= 2014 Minnesota elections =

A general election was held in the U.S. state of Minnesota on November 4, 2014. All of Minnesota's executive officers were up for election as well as all the seats in the Minnesota House of Representatives, several state judicial seats, a United States Senate seat, all of Minnesota's eight seats in the United States House of Representatives, and several seats for local offices. A primary election was held on August 12, 2014, to nominate major political party candidates for partisan offices and candidates for nonpartisan offices.

==State elections==
===Governor===

Incumbent Democratic–Farmer–Labor Governor Mark Dayton sought re-election. Other candidates included Republican Hennepin County Commissioner Jeff Johnson, Hannah Nicollet of the Independence Party, Chris Wright of the Grassroots Party, and Libertarian Chris Holbrook. Republicans Merrill Anderson, Scott Honour, former state House Minority Leader Marty Seifert, former state House Speaker Kurt Zellers, and Democrats Bill Dahn and Leslie Davis were defeated in the primary election. Republicans St. Louis County Commissioner Rob Farnsworth and state Senator Dave Thompson withdrew after failing to win their party's endorsement at the Republican state convention. Dayton was re-elected to a second term.

===Attorney General===

Incumbent Democratic–Farmer–Labor Attorney General Lori Swanson sought re-election. Other candidates included Republican state Senator Scott Newman, Brandan Borgos of the Independence Party, Libertarian Mary O'Connor, former DFL state Representative Andy Dawkins of the Green Party, and Dan Vacek running under the label "Legal Marijuana Now." Republican Sharon Anderson was defeated in the primary election. Swanson was re-elected to a third term.

===Secretary of State===

Incumbent Democratic–Farmer–Labor Secretary of State Mark Ritchie announced on June 4, 2013, that he would not seek re-election. Candidates that sought election include DFL state Representative Steve Simon, former Republican state Representative Dan Severson, Bob Helland of the Independence Party, and Libertarian Bob Odden. Democrats Dick Franson and Gregg Iverson, and David Singleton of the Independence Party were defeated in the primary election. Democrats Rachel Bohman and former state Representative Jeremy Kalin withdrew in 2013 several months following their announcements. Republican Dennis Nguyen withdrew in mid-March 2014 following reports of an alleged strip club visit. DFL state Representative Debra Hilstrom and former Republican state Senator John Howe withdrew after failing to win their party's endorsement at their party's state convention. Simon was elected.

===State Auditor===

Incumbent Democratic–Farmer–Labor State Auditor Rebecca Otto announced on August 20, 2013, that she would seek re-election. Other candidates included Republican Randy Gilbert, Pat Dean of the Independence Party, Judith Schwartzbacker of the Grassroots Party, and Libertarian Keegan Iversen. Former DFL state House Minority Leader Matt Entenza was defeated in the primary election. Otto was re-elected to a third term.

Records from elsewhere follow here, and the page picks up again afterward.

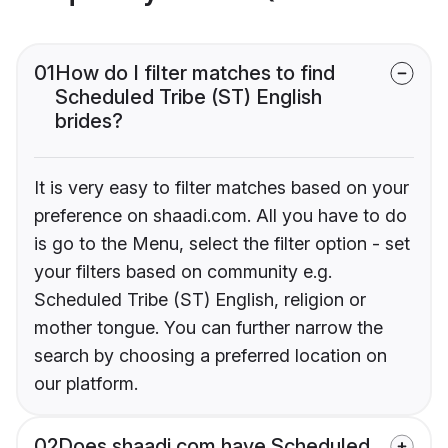
01
How do I filter matches to find
Scheduled Tribe (ST) English
brides?
It is very easy to filter matches based on your
preference on shaadi.com. All you have to do
is go to the Menu, select the filter option - set
your filters based on community e.g.
Scheduled Tribe (ST) English, religion or
mother tongue. You can further narrow the
search by choosing a preferred location on
our platform.
02
Does shaadi.com have Scheduled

===Minnesota House of Representatives===

All 134 seats in the Minnesota House of Representatives were up for election. The Republican Party of Minnesota won a majority of seats.

===Judiciary===
Minnesota Supreme Court justices Wilhelmina Wright and David Lillehaug sought election to six-year terms following their respective appointments in 2012 and 2013 by Governor Mark Dayton. Several seats on the Minnesota Court of Appeals and the Minnesota District Courts were up for election as well. Both Wright and Lillehaug were elected.

==Federal elections==
===United States Senate===

Incumbent Democratic–Farmer–Labor Senator Al Franken sought re-election. Other candidates included Republican Mike McFadden, Steve Carlson of the Independence Party, and Libertarian Heather Johnson. Republicans state Representative Jim Abeler, David Carlson, Patrick Munro, and Ole Savior; Democrat Sandra Henningsgard; and Tom Books, Jack Shepard, Kevin Terrell, and Stephen Williams of the Independence Party were defeated in the primary election. Republicans Chris Dahlberg, Monti Moreno, state Senator Julianne Ortman, and Phillip Parrish withdrew after failing to win their party's endorsement at the Republican state convention. Franken was re-elected to a second term.

===United States House of Representatives===

All of Minnesota's eight seats in the United States House of Representatives were up for election. No political party gained or lost seats.